■ Document segment:
+-------+
As shown in Fig. 3, SEM mainly improves the excitation module of attention modules, and its specific structure can be divided into two submodules: decision module and switching module. The feature map of the current network layer is defined as $x\in R^{C\times H\times W}$ , and the calculation process of the attention value of $x$ is as follows. First, a global average pooling denoted as GAP( $\cdot$ ) is applied to extract global information from features in the squeeze module as shown in Eq.(1).

m=\textbf{GAP}(x),

(1)

where $m\in R^{C\times 1\times 1}$ is the global information embedding. Then, we use $m$ as the input of decision module and switching module respectively.

A decision network is designed in the decision module to generate a decision vector $w\in R^{N}$ for selecting excitation operators. Based on the decision vector $w$ , we design the switching module to select and integrate excitation operators. The switching module includes a set of excitation operators EO. The size of EO is defined as $N$ , and $eo_{i},i\in(0,N]$ is the element of EO, representing the alternative excitation operator. The switching module designs the strategy to calculate the attention feature map $v\in R^{C\times 1\times 1}$ based on $w$ .

Then, through the attention feature map $v$ , we calculate the feature map $x_{\textbf{att}}\in R^{C\times H\times W}$ by integrating the attention information through Eq.(2).

x_{\textbf{att}}=x\odot v,

(2)

where $\odot$ is dot product. We explain the details of each module below.

3.2 Decision Module

In order to automatically select the appropriate excitation operators for different network layers and scenarios, we design a decision module, which can generate decision weight $w$ for selecting excitation operators.

We take the global information embedding $m$ as the input, which enables the decision module to adaptively generate different decision weights according to different inputs. In addition, the decision module for each network layer is separate so that the decision module can distinguish different network layers. To make use of the information aggregated in the squeeze operation to identify the importance of different operatos, we follow it with $F(\cdot)$ which aims to fully capture decision information from channel-wise dependencies. To fulfil this objective, the function must meet two criteria: first, it must be flexible (in particular, it must be capable of learning a nonlinear interaction between channels) and second, it must learn a non-mutually-exclusive relationship since we would like to ensure that multiple excitation operator are allowed to be em phasised opposed to one-hot activation. To meet these criteria, we opt to employ a simple gating mechanism with a sigmoid activation:

w=\sigma(F(m))=\sigma(W_{d}m),

(3)
+-------+
■ Required action 1:
According to the SEM passage, what operation extracts global information from features in the squeeze module?
■ Required action 2:
Using the SEM passage, decide whether each statement agrees with it:
(a) One decision module is shared by all network layers.
(b) The decision weight is generated through a gating mechanism with a sigmoid activation.
(c) The structure of SEM can be divided into a decision module and a switching module.

■ Recorded data:
+-------+
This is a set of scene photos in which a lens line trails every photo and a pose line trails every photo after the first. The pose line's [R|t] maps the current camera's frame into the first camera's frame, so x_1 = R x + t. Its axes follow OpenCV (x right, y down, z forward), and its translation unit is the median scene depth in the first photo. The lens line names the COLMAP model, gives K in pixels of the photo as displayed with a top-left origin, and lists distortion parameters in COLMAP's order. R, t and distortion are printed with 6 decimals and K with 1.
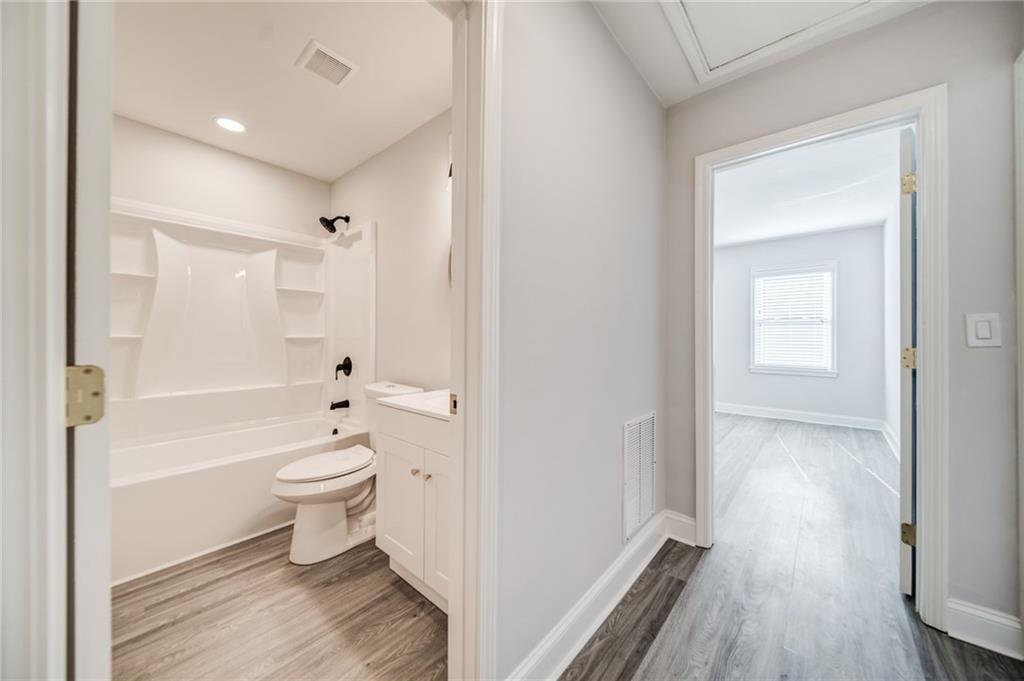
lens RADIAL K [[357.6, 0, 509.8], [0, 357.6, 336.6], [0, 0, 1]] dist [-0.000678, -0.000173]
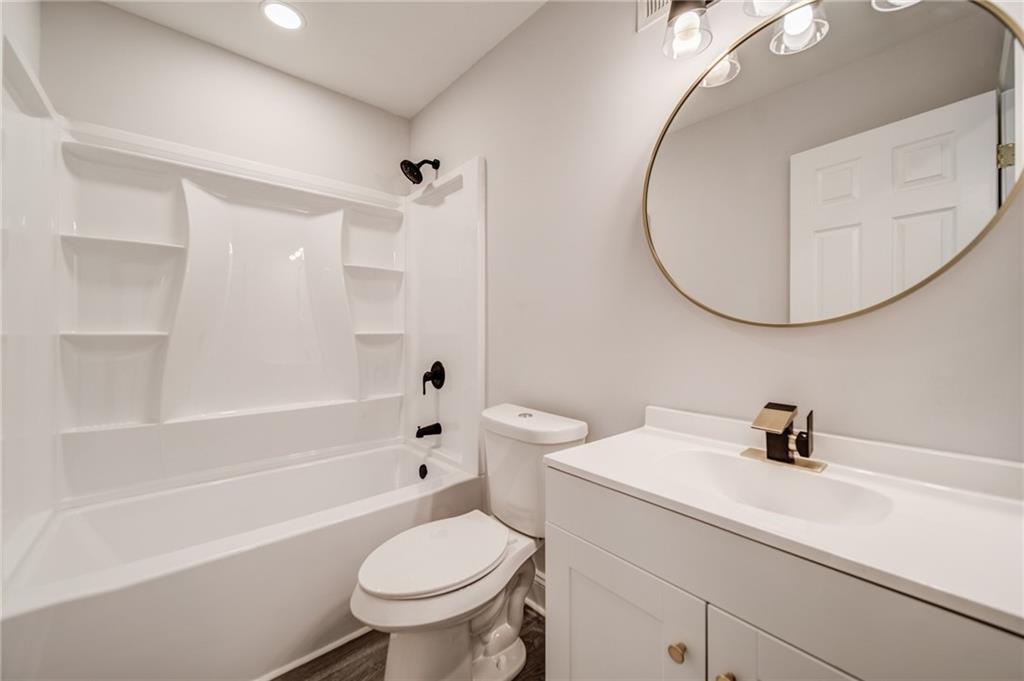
+-------+
■ Exercise answer 1:
Global average pooling, denoted GAP(·).

■ Exercise answer 2:
(a) No: "the decision module for each network layer is separate"
(b) Yes: "we opt to employ a simple gating mechanism with a sigmoid activation"
(c) Yes: "its specific structure can be divided into two submodules: decision module and switching module"